NIU softball team, players receive postseason honors
June 23, 1987
At a time when most of the NIU community fled DeKalb for the summer, the Huskie softball team could be found mopping up a season and collecting a few rewards.
After finishing the regular season against Iowa by dropping a doubleheader in Iowa City, the Huskies discovered their 22-23 record had earned them a berth in the National Invitational Championship softball tournament in Macomb, Ill.
The team also began gathering a batch of individual honors.

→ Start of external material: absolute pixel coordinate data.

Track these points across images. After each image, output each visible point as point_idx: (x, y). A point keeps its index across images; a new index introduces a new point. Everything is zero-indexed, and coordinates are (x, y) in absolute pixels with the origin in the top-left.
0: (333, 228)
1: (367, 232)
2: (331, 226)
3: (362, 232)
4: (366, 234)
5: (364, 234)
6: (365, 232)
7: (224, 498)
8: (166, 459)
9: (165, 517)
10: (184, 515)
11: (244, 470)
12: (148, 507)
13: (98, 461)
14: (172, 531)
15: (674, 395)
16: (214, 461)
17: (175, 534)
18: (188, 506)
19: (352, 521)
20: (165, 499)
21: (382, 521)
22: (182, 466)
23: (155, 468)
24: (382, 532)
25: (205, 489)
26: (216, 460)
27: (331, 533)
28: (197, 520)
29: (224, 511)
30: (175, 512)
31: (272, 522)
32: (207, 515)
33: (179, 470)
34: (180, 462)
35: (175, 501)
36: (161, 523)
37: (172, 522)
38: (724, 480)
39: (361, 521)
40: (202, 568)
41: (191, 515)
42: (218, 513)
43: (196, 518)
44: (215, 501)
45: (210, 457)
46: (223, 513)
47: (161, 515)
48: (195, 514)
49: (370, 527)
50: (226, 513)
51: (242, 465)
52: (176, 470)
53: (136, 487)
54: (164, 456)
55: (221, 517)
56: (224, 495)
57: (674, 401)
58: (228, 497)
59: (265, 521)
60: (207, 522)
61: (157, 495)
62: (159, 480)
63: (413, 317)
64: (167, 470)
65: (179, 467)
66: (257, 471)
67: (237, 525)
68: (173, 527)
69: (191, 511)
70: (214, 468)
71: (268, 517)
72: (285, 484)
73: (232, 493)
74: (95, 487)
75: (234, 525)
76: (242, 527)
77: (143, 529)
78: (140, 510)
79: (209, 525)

Huskie star Jill Justin, after breaking eight school offensive records in 1987, became NIU’s first softball All-American May 20.

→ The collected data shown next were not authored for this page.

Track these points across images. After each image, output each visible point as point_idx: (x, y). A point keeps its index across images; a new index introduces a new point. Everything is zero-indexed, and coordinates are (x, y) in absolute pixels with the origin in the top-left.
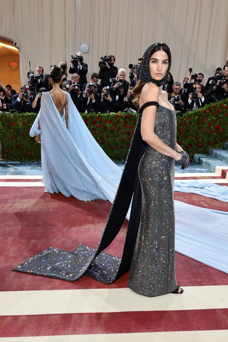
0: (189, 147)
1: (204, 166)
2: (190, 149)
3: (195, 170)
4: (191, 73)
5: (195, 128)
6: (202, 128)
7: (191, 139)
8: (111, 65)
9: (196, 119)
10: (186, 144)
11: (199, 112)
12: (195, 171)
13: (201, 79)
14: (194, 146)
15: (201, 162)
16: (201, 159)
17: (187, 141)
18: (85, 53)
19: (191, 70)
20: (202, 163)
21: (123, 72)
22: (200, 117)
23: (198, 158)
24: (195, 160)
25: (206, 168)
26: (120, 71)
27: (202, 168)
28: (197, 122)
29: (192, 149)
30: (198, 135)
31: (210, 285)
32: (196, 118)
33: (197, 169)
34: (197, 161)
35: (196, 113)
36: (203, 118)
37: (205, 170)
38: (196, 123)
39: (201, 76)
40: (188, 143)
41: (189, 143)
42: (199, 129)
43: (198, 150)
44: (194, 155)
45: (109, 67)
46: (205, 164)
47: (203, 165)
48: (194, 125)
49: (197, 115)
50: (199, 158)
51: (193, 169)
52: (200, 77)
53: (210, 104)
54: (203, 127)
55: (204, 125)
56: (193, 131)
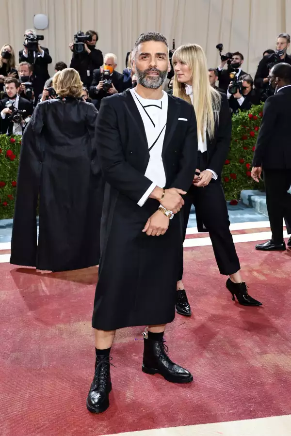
0: (231, 178)
1: (259, 209)
2: (232, 183)
3: (243, 218)
4: (221, 51)
5: (238, 146)
6: (250, 145)
7: (233, 165)
8: (92, 47)
9: (240, 130)
10: (225, 174)
11: (244, 118)
12: (242, 220)
13: (238, 61)
14: (239, 176)
15: (253, 204)
16: (252, 198)
17: (225, 168)
18: (43, 30)
19: (220, 47)
20: (255, 205)
21: (111, 59)
22: (245, 127)
23: (247, 198)
24: (242, 200)
25: (260, 214)
26: (106, 57)
27: (254, 214)
28: (240, 135)
29: (236, 181)
30: (244, 157)
31: (270, 416)
32: (238, 129)
33: (247, 216)
34: (246, 202)
35: (238, 120)
36: (250, 128)
37: (260, 216)
38: (240, 137)
39: (238, 57)
40: (229, 172)
41: (231, 171)
42: (245, 148)
43: (246, 182)
44: (240, 192)
45: (89, 51)
46: (260, 207)
47: (256, 208)
48: (236, 141)
49: (241, 123)
50: (250, 196)
51: (239, 216)
52: (236, 59)
53: (261, 104)
54: (252, 143)
55: (254, 140)
56: (234, 151)
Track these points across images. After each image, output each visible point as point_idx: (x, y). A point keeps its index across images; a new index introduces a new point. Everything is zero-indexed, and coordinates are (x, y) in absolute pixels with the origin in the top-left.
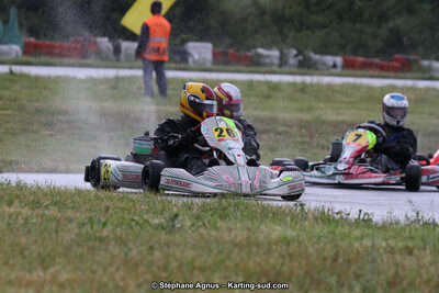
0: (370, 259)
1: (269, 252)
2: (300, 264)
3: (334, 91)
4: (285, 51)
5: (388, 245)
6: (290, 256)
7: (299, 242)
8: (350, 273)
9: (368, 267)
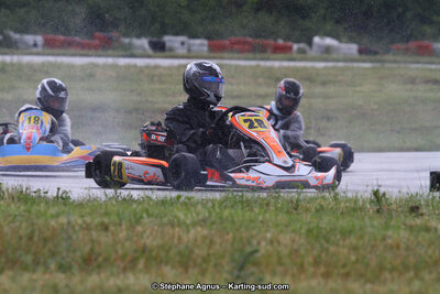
0: (65, 236)
5: (84, 222)
8: (46, 251)
9: (64, 244)
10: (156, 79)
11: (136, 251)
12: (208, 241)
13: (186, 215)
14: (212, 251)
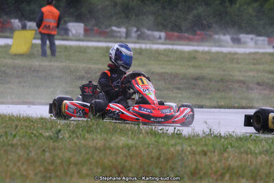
0: (180, 158)
1: (117, 153)
2: (137, 161)
3: (159, 54)
4: (129, 28)
5: (192, 149)
6: (131, 156)
7: (136, 147)
8: (168, 166)
9: (179, 163)
10: (235, 61)
11: (224, 169)
12: (269, 164)
13: (255, 147)
14: (271, 171)
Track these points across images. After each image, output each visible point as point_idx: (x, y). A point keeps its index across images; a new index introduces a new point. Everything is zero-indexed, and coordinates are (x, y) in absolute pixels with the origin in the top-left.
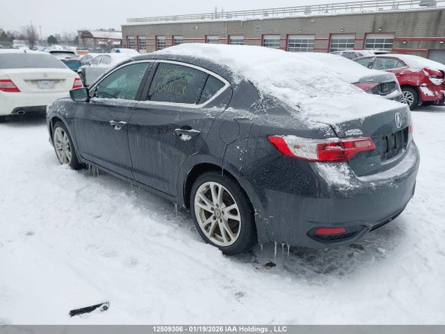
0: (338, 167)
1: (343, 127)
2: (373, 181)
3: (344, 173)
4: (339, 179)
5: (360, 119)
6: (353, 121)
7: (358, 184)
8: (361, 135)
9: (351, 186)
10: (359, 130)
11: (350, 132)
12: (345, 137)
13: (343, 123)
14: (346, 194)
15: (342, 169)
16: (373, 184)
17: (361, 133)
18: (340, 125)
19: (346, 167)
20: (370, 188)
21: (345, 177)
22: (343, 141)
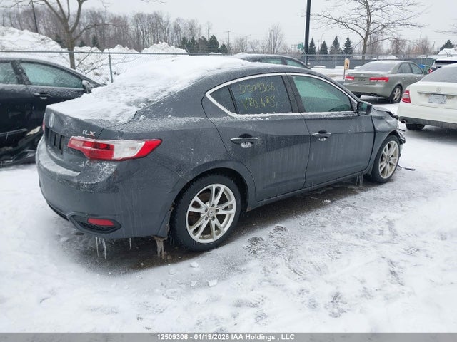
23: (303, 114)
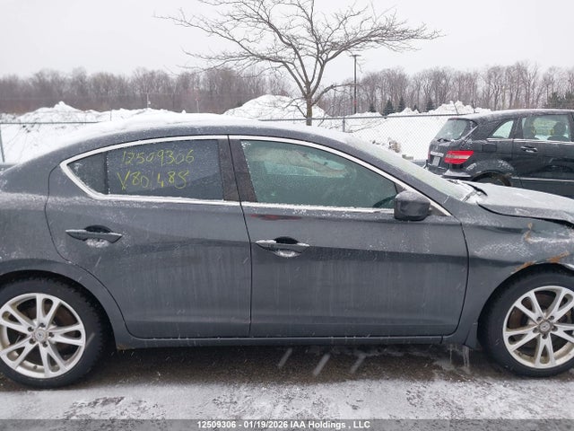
23: (245, 204)
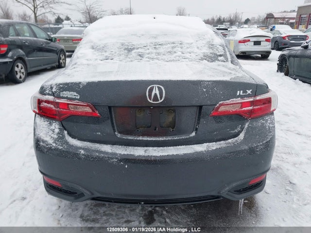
0: (51, 124)
1: (61, 88)
2: (83, 149)
3: (53, 131)
4: (46, 134)
5: (80, 83)
6: (72, 83)
7: (62, 146)
8: (77, 99)
9: (54, 145)
10: (75, 94)
11: (66, 94)
12: (59, 97)
13: (61, 84)
14: (46, 150)
15: (53, 127)
16: (82, 152)
17: (78, 97)
18: (58, 85)
19: (57, 126)
20: (76, 155)
21: (52, 135)
22: (58, 101)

Justin previously had joined teammates Amy Veld and Sue Kause on the All-Midwest team May 14. Veld, Kause and Beth Schrader rounded out the Huskies’ postseason feast by garnering Academic All-America honors May 28.
But first came NIU’s appearance in the NIC tourney, a first-year competition Huskie Coach Dee Abrahamson compared to college basketball’s National Invitational Tournament.

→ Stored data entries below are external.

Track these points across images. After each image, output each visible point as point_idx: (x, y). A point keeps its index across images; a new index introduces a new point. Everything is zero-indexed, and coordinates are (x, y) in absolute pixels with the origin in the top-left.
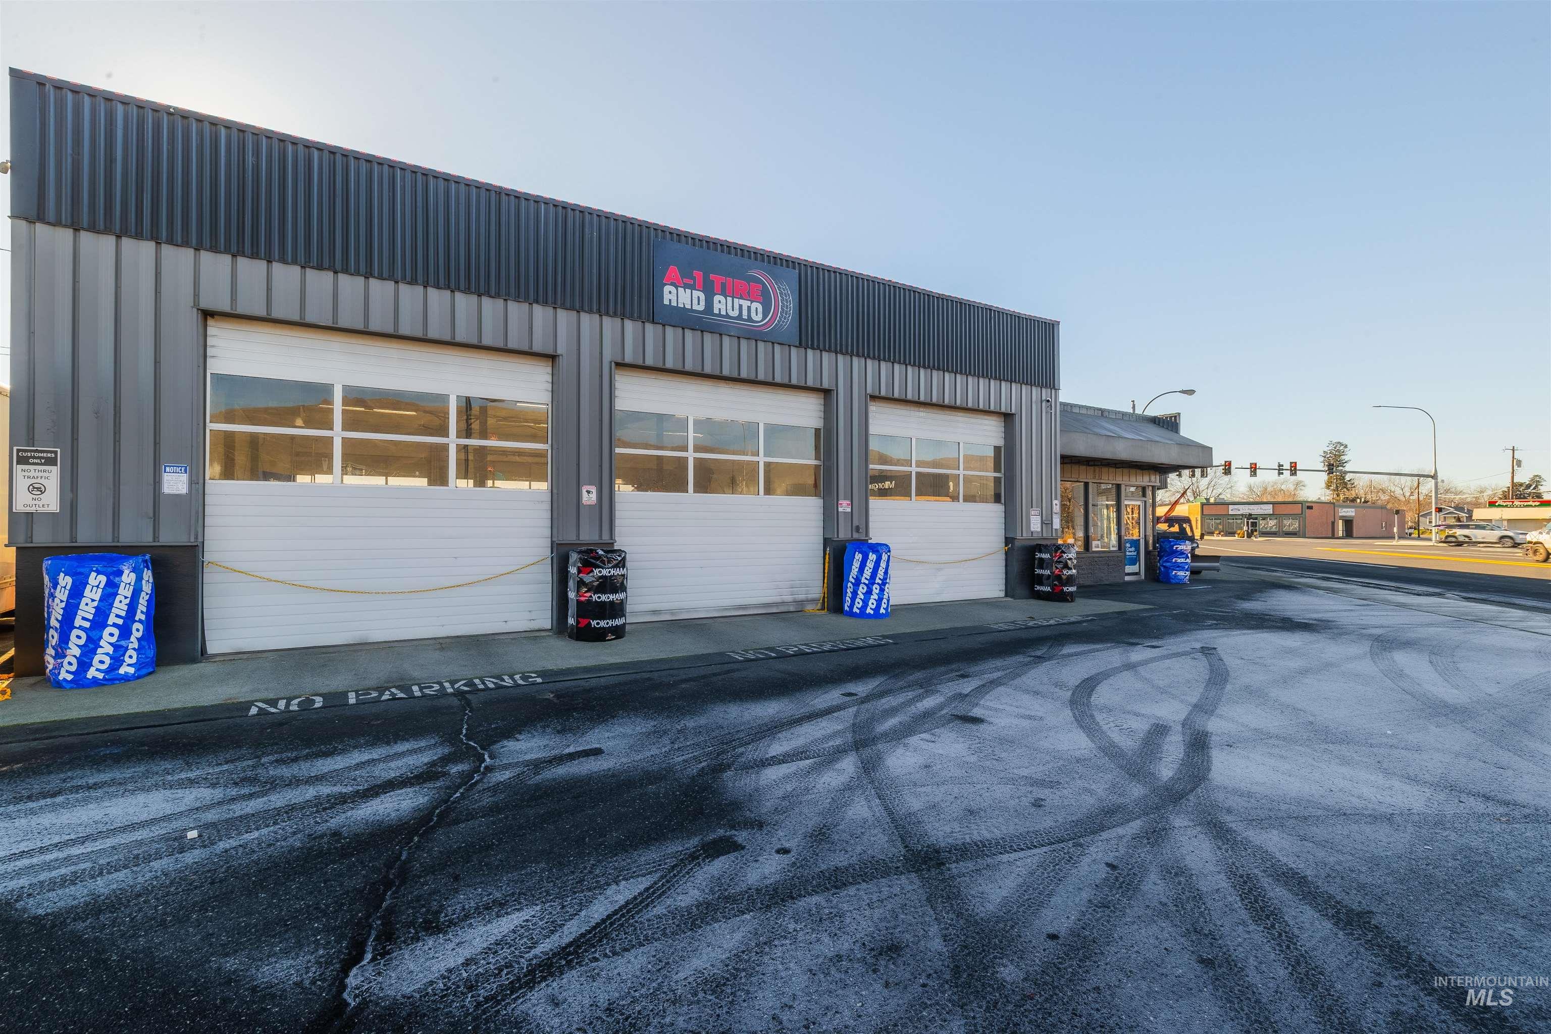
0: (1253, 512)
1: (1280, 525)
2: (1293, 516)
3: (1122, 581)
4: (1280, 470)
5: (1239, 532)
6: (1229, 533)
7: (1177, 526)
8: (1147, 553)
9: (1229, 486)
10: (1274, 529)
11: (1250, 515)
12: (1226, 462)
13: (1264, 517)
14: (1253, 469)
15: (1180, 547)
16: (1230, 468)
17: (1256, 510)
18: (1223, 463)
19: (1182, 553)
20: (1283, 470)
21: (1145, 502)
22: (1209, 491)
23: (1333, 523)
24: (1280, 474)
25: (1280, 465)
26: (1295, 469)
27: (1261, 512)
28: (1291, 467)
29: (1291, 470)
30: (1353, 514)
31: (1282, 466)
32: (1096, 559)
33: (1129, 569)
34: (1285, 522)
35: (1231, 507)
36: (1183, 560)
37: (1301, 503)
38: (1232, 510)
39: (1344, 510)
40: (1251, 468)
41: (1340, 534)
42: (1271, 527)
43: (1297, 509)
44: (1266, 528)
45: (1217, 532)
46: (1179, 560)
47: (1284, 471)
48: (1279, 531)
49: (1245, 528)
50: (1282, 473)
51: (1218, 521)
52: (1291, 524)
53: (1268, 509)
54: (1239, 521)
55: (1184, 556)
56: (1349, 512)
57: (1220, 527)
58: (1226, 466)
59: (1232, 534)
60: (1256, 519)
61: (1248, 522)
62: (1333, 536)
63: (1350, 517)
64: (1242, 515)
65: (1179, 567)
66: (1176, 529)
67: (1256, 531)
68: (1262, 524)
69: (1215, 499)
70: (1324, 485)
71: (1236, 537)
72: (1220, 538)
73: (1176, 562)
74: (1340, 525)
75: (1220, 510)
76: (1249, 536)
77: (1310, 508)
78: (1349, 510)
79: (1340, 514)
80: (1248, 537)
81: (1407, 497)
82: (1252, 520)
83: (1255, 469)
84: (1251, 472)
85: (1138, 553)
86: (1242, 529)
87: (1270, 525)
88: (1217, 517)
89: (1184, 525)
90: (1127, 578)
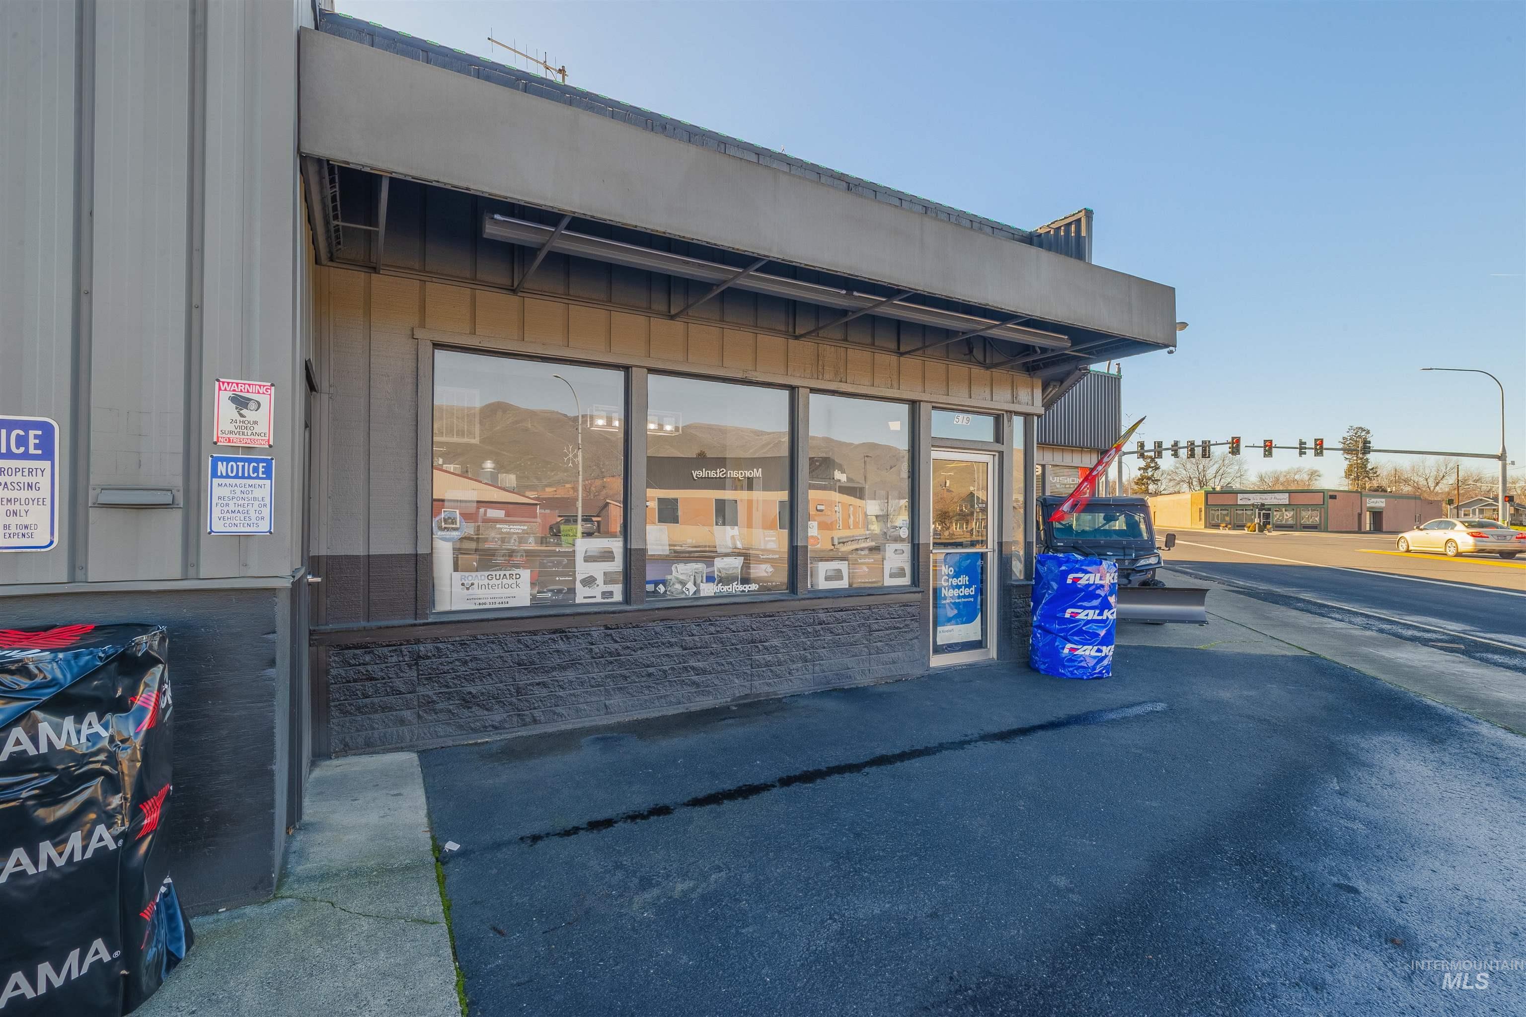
0: (1266, 502)
1: (1296, 517)
2: (1314, 507)
3: (918, 672)
4: (1302, 449)
5: (1249, 524)
6: (1238, 526)
7: (1122, 518)
8: (1006, 589)
9: (1239, 475)
10: (1291, 522)
11: (1263, 505)
12: (1233, 438)
13: (1279, 507)
14: (1268, 448)
15: (1085, 579)
16: (1238, 446)
17: (1269, 499)
18: (1230, 440)
19: (1090, 593)
20: (1306, 448)
21: (1001, 454)
22: (1217, 480)
23: (1360, 515)
24: (1301, 454)
25: (1302, 443)
26: (1321, 448)
27: (1275, 502)
28: (1316, 445)
29: (1316, 449)
30: (1383, 505)
31: (1305, 443)
32: (822, 616)
33: (950, 633)
34: (1303, 513)
35: (1240, 496)
36: (1092, 615)
37: (1322, 492)
38: (1241, 500)
39: (1373, 500)
40: (1265, 446)
41: (1368, 529)
42: (1287, 520)
43: (1318, 499)
44: (1281, 521)
45: (1224, 525)
46: (1082, 615)
47: (1306, 450)
48: (1296, 524)
49: (1257, 520)
50: (1305, 453)
51: (1225, 512)
52: (1310, 517)
53: (1284, 499)
54: (1249, 512)
55: (1096, 603)
56: (1379, 503)
57: (1228, 519)
58: (1233, 443)
59: (1241, 527)
60: (1269, 509)
61: (1259, 514)
62: (1360, 531)
63: (1380, 508)
64: (1253, 505)
65: (1080, 632)
66: (1120, 524)
67: (1269, 523)
68: (1276, 516)
69: (1222, 487)
70: (1343, 474)
71: (1246, 532)
72: (1227, 532)
73: (1073, 620)
74: (1367, 518)
75: (1227, 500)
76: (1261, 530)
77: (1333, 497)
78: (1378, 500)
79: (1368, 505)
80: (1259, 531)
81: (1432, 488)
82: (1264, 511)
83: (1271, 447)
84: (1265, 451)
85: (982, 591)
86: (1252, 521)
87: (1285, 517)
88: (1224, 507)
89: (1137, 518)
90: (937, 661)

“We—meaning softball coaches and assistants—have been trying for a couple of years to allow more teams into the NCAA tournament because they only take the top 16 teams,” Abrahamson said. “This tournament is similar to the NIT in basketball. It’s the 16 best teams who weren’t invited to the NCAA’s.”
The tournament, held May 15-17 and hosted by Western Illinois, featured “a lot of teams finishing second and third in their conference,” Abrahamson said. The independent Huskies, who earned their invitation on the strength of their schedule, made a respectable showing in the double-elimination tournament.
“It was a lot of fun. We didn’t have a chance to practice before, but we went down and we felt pretty comfortable,” she said. “We went out and won the first game. Everyone who goes to a national tournament for the first time wants to win the first game.”
The Huskies beat Southwestern Louisiana, 31-16 in the regular season, to open play. NIU played three games the following day, losing to Iowa State to move to the losers’ bracket, then beating Oklahoma 1-0 to continue play before bowing out to Illinois State 3-0.
The 2-2 record placed the Huskies seventh in the 16-team field, which included teams with names like Iowa, North Carolina and Princeton.
Justin’s performance in the tourney—5-for-11 (.455) with a double—won her a spot on the all-tournament team and set her up for her All-America selection.
Abrahamson called Justin “probably the hardest worker on the team. Any time we set up the cage and ask, ‘Who wants to hit?,’ she’s right there. She’s always begging her teammates to work with her. When she gets up to that plate, she’s real determined. She’s gonna hit that ball.”
The 1987 season saw Justin, a sophomore centerfielder from Oak Lawn, Ill., led her squad in every offensive category except at-bats. She established new records in hits, batting average, doubles, runs scored, and RBI.
In reference to Justin, Veld and Kause making the All-Midwest team, Abrahamson was quick to point out the total was “three out of our starting eight—and they’ll all be back next year.”